Fifth, in the literature, it is well documented that measuring dark respiration immediately after a period of illumination might lead to an overestimation of plant respiration due to the process of light-enhanced dark respiration (LEDR) in living plant tissues (Atkin et al., 2000; Barbour et al., 2007; Werner et al., 2011). In our study, we adhered to a standard protocol for measuring dark respiration in peatland ecosystems, aligning our analysis with the methodology commonly employed in similar studies (Shaver et al., 2007; Järveoja et al., 2018, 2020; Capooci and Vargas, 2022; Rankin et al., 2022; Virkkala et al., 2022; Ilyasov et al., 2023). By limiting the dark periods to just 5 min, we aimed to reduce the potential influence of LEDR, a phenomenon that typically peaks between 10 and 20 min (Barbour et al., 2007; Atkin et al., 2000) and is strongly influenced by light levels, without displaying a clear pattern (Barbour et al., 2007). Nevertheless, we recognize that the possibility of LEDR affecting our respiration estimates exists in our experimental approach, and as such, the results presented in this study should be considered with appropriate caveats. Despite these considerations, we believe that our discrete gas flux measurements effectively capture the spatial variability in peatland emissions across the microtopography, an issue of significant importance in these ecosystems, as discussed by Capooci and Vargas (2022).

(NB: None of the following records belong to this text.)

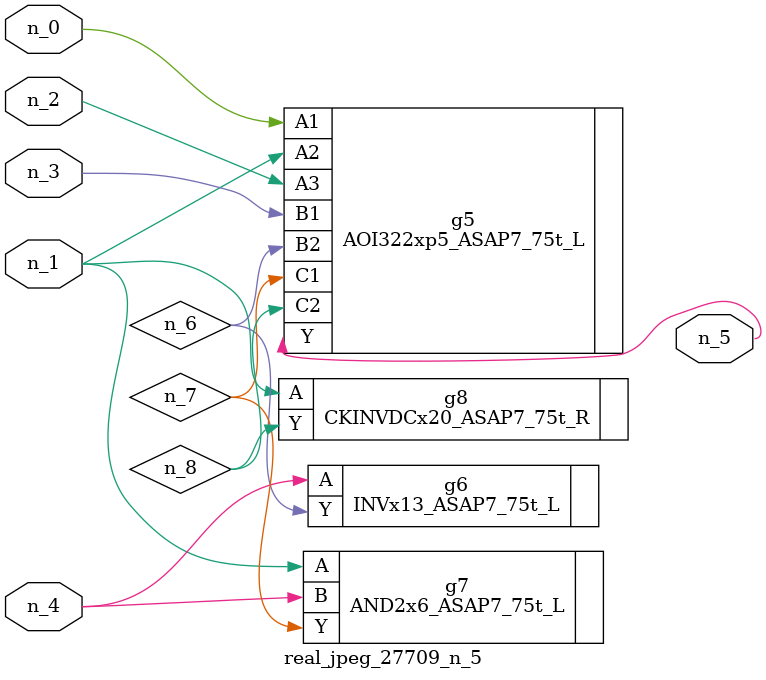
<source format=v>
module real_jpeg_27709_n_5 (n_4, n_0, n_1, n_2, n_3, n_5);

input n_4;
input n_0;
input n_1;
input n_2;
input n_3;

output n_5;

wire n_8;
wire n_6;
wire n_7;

AOI322xp5_ASAP7_75t_L g5 ( 
.A1(n_0),
.A2(n_1),
.A3(n_2),
.B1(n_3),
.B2(n_6),
.C1(n_7),
.C2(n_8),
.Y(n_5)
);

AND2x6_ASAP7_75t_L g7 ( 
.A(n_1),
.B(n_4),
.Y(n_7)
);

CKINVDCx20_ASAP7_75t_R g8 ( 
.A(n_1),
.Y(n_8)
);

INVx13_ASAP7_75t_L g6 ( 
.A(n_4),
.Y(n_6)
);


endmodule
</source>
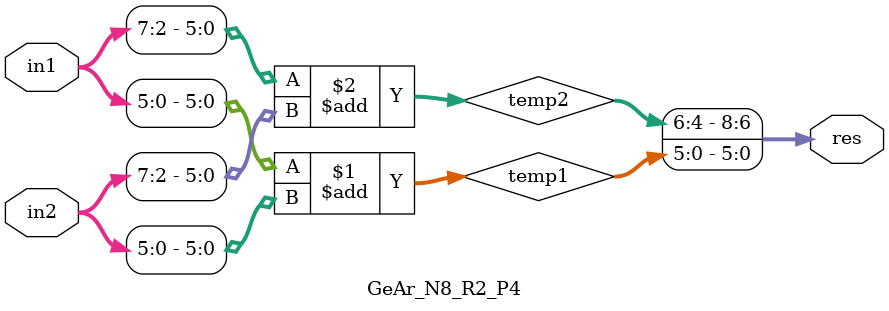
<source format=v>
`timescale 1ns / 1ps
module GeAr_N8_R2_P4(
    input [7:0] in1,
    input [7:0] in2,
    output [8:0] res
    );

wire [6:0] temp1,temp2;

assign temp1[6:0] = in1[5:0] + in2[5:0];
assign temp2[6:0] = in1[7:2] + in2[7:2];

assign res[8:0] = {temp2[6:4],temp1[5:0]};

endmodule

</source>
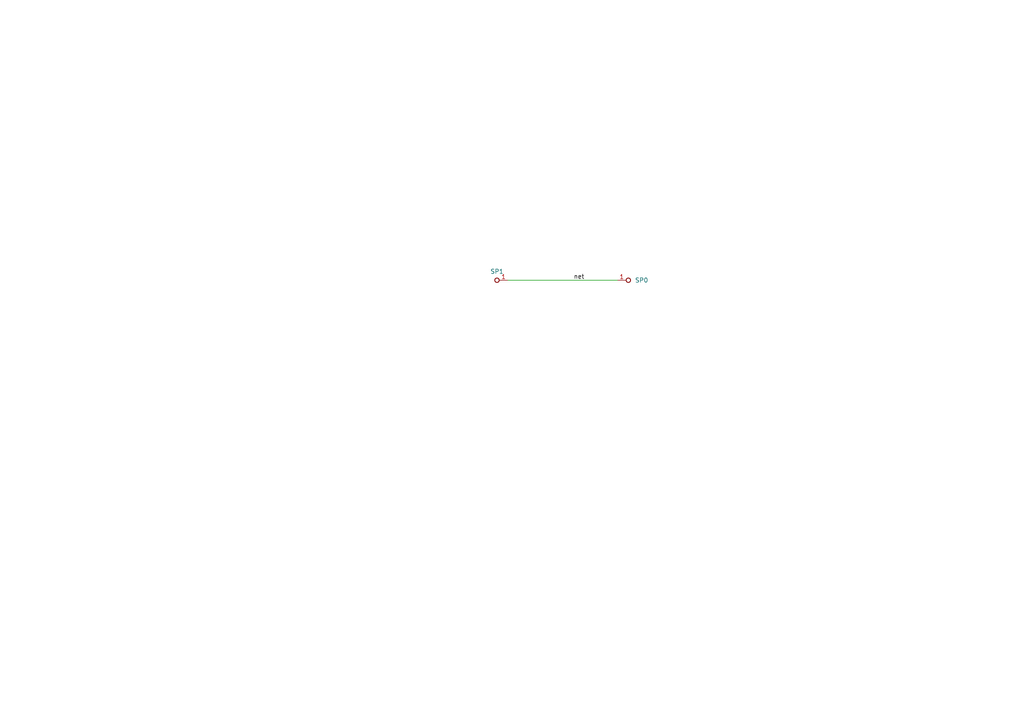
<source format=kicad_sch>
(kicad_sch
	(version 20231120)
	(generator "eeschema")
	(generator_version "8.0")
	(uuid "eecc7681-2412-442b-9517-c501f47b009c")
	(paper "A4")
	
	(wire
		(pts
			(xy 147.32 81.28) (xy 179.07 81.28)
		)
		(stroke
			(width 0)
			(type default)
		)
		(uuid "a0acec23-9a6e-4e84-a6a6-510aa4783cc3")
	)
	(label "net"
		(at 166.37 81.28 0)
		(fields_autoplaced yes)
		(effects
			(font
				(size 1.27 1.27)
			)
			(justify left bottom)
		)
		(uuid "c55aae71-f530-4da3-9095-ee8968a2e4a7")
	)
	(symbol
		(lib_id "antmicroTestPoints:TP_0.75mm_SMD")
		(at 179.07 81.28 0)
		(unit 1)
		(exclude_from_sim no)
		(in_bom no)
		(on_board yes)
		(dnp no)
		(fields_autoplaced yes)
		(uuid "61bc6300-6ca0-48eb-a32b-e0f7b82ac978")
		(property "Reference" "SP0"
			(at 184.15 81.28 0)
			(effects
				(font
					(size 1.27 1.27)
					(thickness 0.15)
				)
				(justify left)
			)
		)
		(property "Value" "Simulation_Port"
			(at 189.865 85.09 0)
			(effects
				(font
					(size 1.27 1.27)
					(thickness 0.15)
				)
				(justify left bottom)
				(hide yes)
			)
		)
		(property "Footprint" "NetTie:NetTie-2_SMD_Pad0.5mm"
			(at 189.865 87.63 0)
			(effects
				(font
					(size 1.27 1.27)
					(thickness 0.15)
				)
				(justify left bottom)
				(hide yes)
			)
		)
		(property "Datasheet" ""
			(at 196.85 93.98 0)
			(effects
				(font
					(size 1.27 1.27)
					(thickness 0.15)
				)
				(justify left bottom)
				(hide yes)
			)
		)
		(property "Description" ""
			(at 179.07 81.28 0)
			(effects
				(font
					(size 1.27 1.27)
				)
				(hide yes)
			)
		)
		(property "MPN" ""
			(at 189.865 92.71 0)
			(effects
				(font
					(size 1.27 1.27)
					(thickness 0.15)
				)
				(justify left bottom)
				(hide yes)
			)
		)
		(property "Manufacturer" ""
			(at 189.865 87.63 0)
			(effects
				(font
					(size 1.27 1.27)
					(thickness 0.15)
				)
				(justify left bottom)
				(hide yes)
			)
		)
		(property "Author" "Antmicro"
			(at 189.865 90.17 0)
			(effects
				(font
					(size 1.27 1.27)
					(thickness 0.15)
				)
				(justify left bottom)
				(hide yes)
			)
		)
		(property "License" "Apache-2.0"
			(at 189.865 92.71 0)
			(effects
				(font
					(size 1.27 1.27)
					(thickness 0.15)
				)
				(justify left bottom)
				(hide yes)
			)
		)
		(pin "1"
			(uuid "d47af48e-325b-45fb-b12c-866176084826")
		)
		(instances
			(project "real"
				(path "/eecc7681-2412-442b-9517-c501f47b009c"
					(reference "SP0")
					(unit 1)
				)
			)
		)
	)
	(symbol
		(lib_id "antmicroTestPoints:TP_0.75mm_SMD")
		(at 147.32 81.28 180)
		(unit 1)
		(exclude_from_sim no)
		(in_bom no)
		(on_board yes)
		(dnp no)
		(fields_autoplaced yes)
		(uuid "f6661761-b34a-41fc-98b8-a31695341475")
		(property "Reference" "SP1"
			(at 144.145 78.74 0)
			(effects
				(font
					(size 1.27 1.27)
					(thickness 0.15)
				)
			)
		)
		(property "Value" "Simulation_Port"
			(at 136.525 77.47 0)
			(effects
				(font
					(size 1.27 1.27)
					(thickness 0.15)
				)
				(justify left bottom)
				(hide yes)
			)
		)
		(property "Footprint" "NetTie:NetTie-2_SMD_Pad0.5mm"
			(at 136.525 74.93 0)
			(effects
				(font
					(size 1.27 1.27)
					(thickness 0.15)
				)
				(justify left bottom)
				(hide yes)
			)
		)
		(property "Datasheet" ""
			(at 129.54 68.58 0)
			(effects
				(font
					(size 1.27 1.27)
					(thickness 0.15)
				)
				(justify left bottom)
				(hide yes)
			)
		)
		(property "Description" ""
			(at 147.32 81.28 0)
			(effects
				(font
					(size 1.27 1.27)
				)
				(hide yes)
			)
		)
		(property "MPN" ""
			(at 136.525 69.85 0)
			(effects
				(font
					(size 1.27 1.27)
					(thickness 0.15)
				)
				(justify left bottom)
				(hide yes)
			)
		)
		(property "Manufacturer" ""
			(at 136.525 74.93 0)
			(effects
				(font
					(size 1.27 1.27)
					(thickness 0.15)
				)
				(justify left bottom)
				(hide yes)
			)
		)
		(property "Author" "Antmicro"
			(at 136.525 72.39 0)
			(effects
				(font
					(size 1.27 1.27)
					(thickness 0.15)
				)
				(justify left bottom)
				(hide yes)
			)
		)
		(property "License" "Apache-2.0"
			(at 136.525 69.85 0)
			(effects
				(font
					(size 1.27 1.27)
					(thickness 0.15)
				)
				(justify left bottom)
				(hide yes)
			)
		)
		(pin "1"
			(uuid "feba6df3-d362-44b1-99d1-856021f305e8")
		)
		(instances
			(project "real"
				(path "/eecc7681-2412-442b-9517-c501f47b009c"
					(reference "SP1")
					(unit 1)
				)
			)
		)
	)
	(sheet_instances
		(path "/"
			(page "1")
		)
	)
)

</source>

Compared to standard chambers, i.e., non-steady-state chambers (closed systems) that are inserted/embedded into the ground with a collar, the skirt chamber offers several key advantages. These include minimal soil disturbance, a smaller chamber size, and the absence of a collar, which allow rapid measurements in multiple locations, thus enabling improved spatial resolution, as well as improved portability, making it advantageous for fieldwork in remote locations. Furthermore, the design of the skirt chamber may help regulate the temperature increase within the chamber thanks to constant gas exchange with the exterior, which reduces heat accumulation. Contrastingly, standard chambers, and in particular automatic chambers, offer an incomparable temporal resolution, with minimal field workload. Thus, we conclude that the skirt-chamber concept is a new alternative tool with specific advantages that could be advantageously combined with the existing methods to improve our understanding of greenhouse gas emissions and of the factors controlling them in peatlands.